18 de junio de 2025
Composición (1920) Aguada, tinta y lápiz sobre papel. Colección particular.

Hay en las composiciones de El Lissitzky una tensión flotante, casi ingrávida, como si cada elemento se negara a aceptar la ley de la gravedad y, con ella, la lógica que gobierna la naturaleza. Formas geométricas de colores apagados —a veces dulces, otras inertes— levitan en un espacio que no les exige apoyo, ni justificación, como si fueran pensamientos suspendidos a medio formular. No es sólo que desafíen las leyes físicas: cuestionan también las del entendimiento, proponiendo una arquitectura mental más que material, una construcción de ideas antes que de cuerpos. Esas formas, apenas insinuadas en su volumen, parecen contener el germen de algo más vasto. No son decorativas, ni arbitrarias. Funcionan como fundamentos, casi como pilares, de un lenguaje visual que El Lissitzky fue perfeccionando con una perseverancia que rozaba la obsesión, especialmente en sus trabajos posteriores. Bajo la superficie abstracta se adivina una lógica interna, una necesidad de orden que no se impone, pero tampoco se oculta. Composición (1920), el dibujo que nos ocupa, no reniega de sus orígenes suprematistas —aquel lenguaje de formas puras, de geometría esencial, al que Kazimir Malévich dio forma y dogma—, pero tampoco se limita a replicarlo. Hay en él una inflexión personal, una desviación sutil pero decisiva. Una especie de voluntad constructiva, un impulso estructural que delata la formación técnica del autor: Lissitzky estudió ingeniería y arquitectura, y esa base sólida permea su obra, confiriéndole una precisión que rara vez se asocia con el arte de vanguardia.

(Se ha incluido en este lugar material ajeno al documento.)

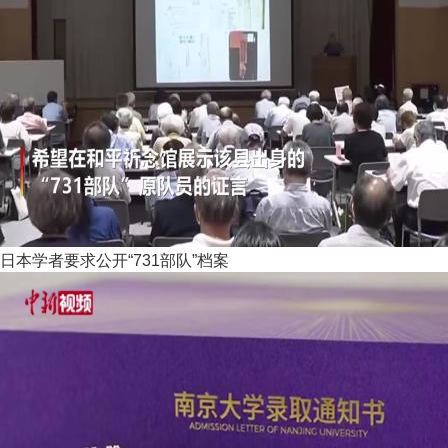
日本学者要求公开“731部队”档案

Un momento decisivo en la trayectoria del artista llega cuando Marc Chagall lo invita a enseñar en la escuela de arte de Vítebsk, en Bielorrusia. Allí, bajo la influencia gravitacional —y casi tiránica— de Malévich, se produce una colisión de ideas que da lugar no sólo a una evolución, sino a una mutación. El contacto con el suprematismo no lo domestica; lo transforma. Y es en ese entorno fértil, casi convulso, donde nacen los Prouns —acrónimo ruso de «Proyecto para la afirmación de lo nuevo»—, quizás su contribución más memorable. En ellos, líneas, planos y volúmenes no se yuxtaponen al azar, sino que dialogan como maquetas de una realidad alternativa. No buscan reproducir la profundidad del mundo tangible, sino inventar un espacio con reglas propias, un sistema autónomo donde la representación ha dejado de ser necesaria.

Pero Lissitzky no se conformó con el lienzo. Su imaginación, inquieta y metódica, desbordó los márgenes del arte tradicional. Diseñó libros, carteles, escenografías, vestuario, exposiciones. Comprendía el arte no como una disciplina encerrada en sí misma, sino como un engranaje dentro de un proyecto mayor, una maquinaria destinada a transformar el modo en que vemos —y acaso también el modo en que vivimos. Su ambición era totalizadora, sí, pero no por vanidad, sino por convicción. Tal vez por eso su obra, más de un siglo después, sigue pareciendo incómoda. No por incomprensible, sino porque todavía cuestiona, todavía exige. Hay en ella una radicalidad serena, una modernidad que no ha caducado. Y eso, en un mundo tan velozmente envejecido como el nuestro, es quizás su mayor victoria.